Requirement a → In the listing, substitute "Logopädin" for "Ergotherapeutin" across the stretch from the start of the listing through the line containing "richtige Moment war, meinen", and give those lines back with nothing else changed. Leave the pictures out.

^^^^^^^^^^^^^^^^

New Zealand politics are, as any kiwi will tell you, quite different. For a start, despite setting the course of a nation, they're simply not taken as seriously, In fact, culturally kiwis take nothing incredibly seriously. Not that we don't care, or that we make fun of such, but rather, the all-consuming nature of the way Americans approach most things is just something your average New Zealander would cock their eyebrow at and ask "Wot are ya, mate?". Our laid-back nature as a culture just doesn't allow us to care, or at least be seen caring, about anything the way Americans do about seemingly most things (except, naturally, about such things as beer, rugby, and having a fair-go). This cultural passion and approach to things is something I have certainly internalised.

And I have to say, I have moved to the Right on some political issues. The US centre politically is ridiculously to the Right ... almost to the point of caricature. What is considered reasonable right-leaning political positions are positions that anywhere else in the developed world, the Western world, would be rightly laughed out loud at. Don't get me wrong, I haven't gone insane and turned into a libertarian or any such nonsense. But I have repositioned myself to the pragmatic need for a strong military, for instance, and do tend to give police and such forces the benefit of the doubt. While as a sociologist I certainly come down on the side of the structural forces in society being the dominant cause of individual behaviour, I have definitely taken-on individual responsibility attitudes that I hadn't had previously. Don't get me wrong, even back in NZ I'm still going to be a left-winger, but I am a far more centrist one than I was before I left.

Then, of course, is the way Americans approach work. To an American, what you do for your career encapsulates in large part, if not in majority, who/what you are as a person. This is in part pragmatic, because so much of the American life is accessed via one's employment, from health-care to consumerism, to grilling and neighbourhood, credit and psyche. This is both in terms of the amount of one's income, but also where one's status is viewed to be located. Furthermore, it's also about how much Americans work. There is an absolute good seen in working as many hours as possible in the day, week, or whatever. Rooted in Calvinism, the US culture sees fundamentally how much time you spend working as a sign of effort and commitment, of how good you are as a person. This is something present across all of Western society, but only in the US has it taken on absolutist principals ... working oneself to death is not a euphemism here. You'll often over-hear on the subway professionals boasting of, as part of their everyday conversations, how many hours they've been putting in ... being 'busy' is taken to be the regular state of affairs.

And I will admit, I've totally bought into such. I find a lot of pleasure and worth in sitting in a cafe late at night, working ... in getting up with the dawn, grabbing my espresso, knowing that I'm getting into the office before most, owning a part of the day most people don't see ... in getting home in time to just grab some food before bed, just as I know I'll be getting up early to repeat the day over-again. One of the things I am really looking forward to once I am back is working after-hours in cafes around Wellington. I expect I'm going to be putting in more hours than your average kiwi ... and I'm going to love it.

There are, however, things I haven't taken on, that I remain most emphatically a kiwi, as well as Dutch, over. The consumerism of the US society, where everything requires money and/or an assessment of your ability to pay, where any misstep can doom you for life, at the same time as making self-worth require getting as close to that misstep as possible. Not to mention the related insane individualism of the culture, where a society's responsibility, or the need to relinquish one's rights to the benefit of society as a while, are seen as evil and hideous concepts (as evidenced by the treatment of Sonia Sotomayor currently). The US really needs to get beyond this if it is to mature as a nation, right past wrongs, and gain respect. The same for the high focus on competitiveness, where one needs to the best in everything, or one is nothing. Where everything (and I do mean everything) is hierarchically organised and ranked ... a mentality that leads to ignoring any and all weakness or fault, an absolutism that can produce nothing but disaster, depression, and American exceptionalism as absolute good, as difference is not prised for its diversity, but rather questioned as to level of worth. Then there is the pervasive displays of religion everywhere, in everything, something that for New Zealanders is highly offensive, where religion, and any reference to such, is considered a personal, and highly private, thing.

^^^^^^^^^^^^^^^^

Requirement b → Print the stretch of the passage on kiwi and American attitudes from "New Zealand politics" through "have certainly internalised.", word for word.

^^^^^^^^^^^^^^^^

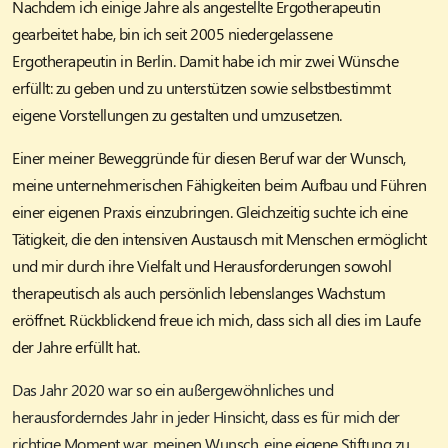
Nachdem ich einige Jahre als angestellte Ergotherapeutin
gearbeitet habe, bin ich seit 2005 niedergelassene
Ergotherapeutin in Berlin. Damit habe ich mir zwei Wünsche
erfüllt: zu geben und zu unterstützen sowie selbstbestimmt
eigene Vorstellungen zu gestalten und umzusetzen.
Einer meiner Beweggründe für diesen Beruf war der Wunsch,
meine unternehmerischen Fähigkeiten beim Aufbau und Führen
einer eigenen Praxis einzubringen. Gleichzeitig suchte ich eine
Tätigkeit, die den intensiven Austausch mit Menschen ermöglicht
und mir durch ihre Vielfalt und Herausforderungen sowohl
therapeutisch als auch persönlich lebenslanges Wachstum
eröffnet. Rückblickend freue ich mich, dass sich all dies im Laufe
der Jahre erfüllt hat.
Das Jahr 2020 war so ein außergewöhnliches und
herausforderndes Jahr in jeder Hinsicht, dass es für mich der
richtige Moment war, meinen Wunsch, eine eigene Stiftung zu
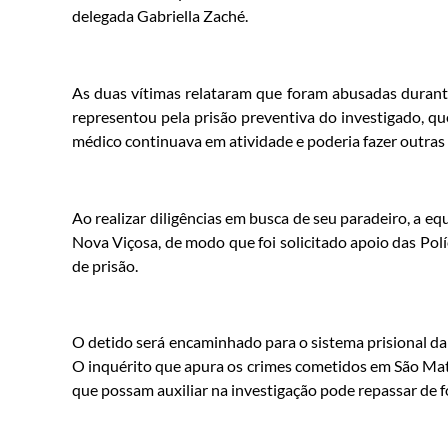
delegada Gabriella Zaché.
As duas vítimas relataram que foram abusadas durant
representou pela prisão preventiva do investigado, qu
médico continuava em atividade e poderia fazer outras 
Ao realizar diligências em busca de seu paradeiro, a 
Nova Viçosa, de modo que foi solicitado apoio das Pol
de prisão.
O detido será encaminhado para o sistema prisional da 
O inquérito que apura os crimes cometidos em São Ma
que possam auxiliar na investigação pode repassar de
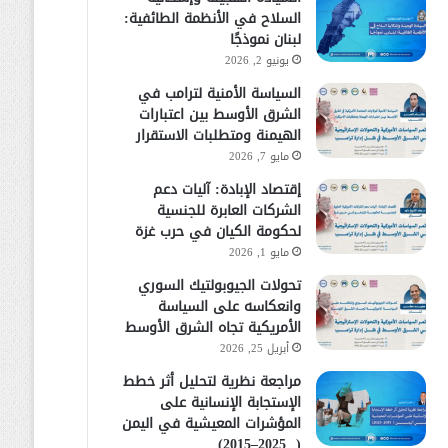
السلاح في الأنظمة الطائفية:
لبنان نموذجًا
يونيو 2, 2026
السياسة الأمنية لترامب في
الشرق الأوسط بين اعتبارات
الهيمنة ومتطلبات الاستقرار
مايو 7, 2026
إقتصاد الإبادة: آليات دعم
الشركات العابرة للجنسية
لحكومة الكيان في حرب غزة
مايو 1, 2026
تحولات الجيوبولتيك السوري
وانعكاسه على السياسة
الأمريكية تجاه الشرق الأوسط
أبريل 25, 2026
مراجعة نظرية لتحليل أثر خطط
الإستجابة الإنسانية على
المؤشرات المعيشية في اليمن
( 2025–2015)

^^^^^^^^^^^^^^^^

Solution a →
Nachdem ich einige Jahre als angestellte Logopädin
gearbeitet habe, bin ich seit 2005 niedergelassene
Logopädin in Berlin. Damit habe ich mir zwei Wünsche
erfüllt: zu geben und zu unterstützen sowie selbstbestimmt
eigene Vorstellungen zu gestalten und umzusetzen.
Einer meiner Beweggründe für diesen Beruf war der Wunsch,
meine unternehmerischen Fähigkeiten beim Aufbau und Führen
einer eigenen Praxis einzubringen. Gleichzeitig suchte ich eine
Tätigkeit, die den intensiven Austausch mit Menschen ermöglicht
und mir durch ihre Vielfalt und Herausforderungen sowohl
therapeutisch als auch persönlich lebenslanges Wachstum
eröffnet. Rückblickend freue ich mich, dass sich all dies im Laufe
der Jahre erfüllt hat.
Das Jahr 2020 war so ein außergewöhnliches und
herausforderndes Jahr in jeder Hinsicht, dass es für mich der
richtige Moment war, meinen Wunsch, eine eigene Stiftung zu

Solution b →
New Zealand politics are, as any kiwi will tell you, quite different. For a start, despite setting the course of a nation, they're simply not taken as seriously, In fact, culturally kiwis take nothing incredibly seriously. Not that we don't care, or that we make fun of such, but rather, the all-consuming nature of the way Americans approach most things is just something your average New Zealander would cock their eyebrow at and ask "Wot are ya, mate?". Our laid-back nature as a culture just doesn't allow us to care, or at least be seen caring, about anything the way Americans do about seemingly most things (except, naturally, about such things as beer, rugby, and having a fair-go). This cultural passion and approach to things is something I have certainly internalised.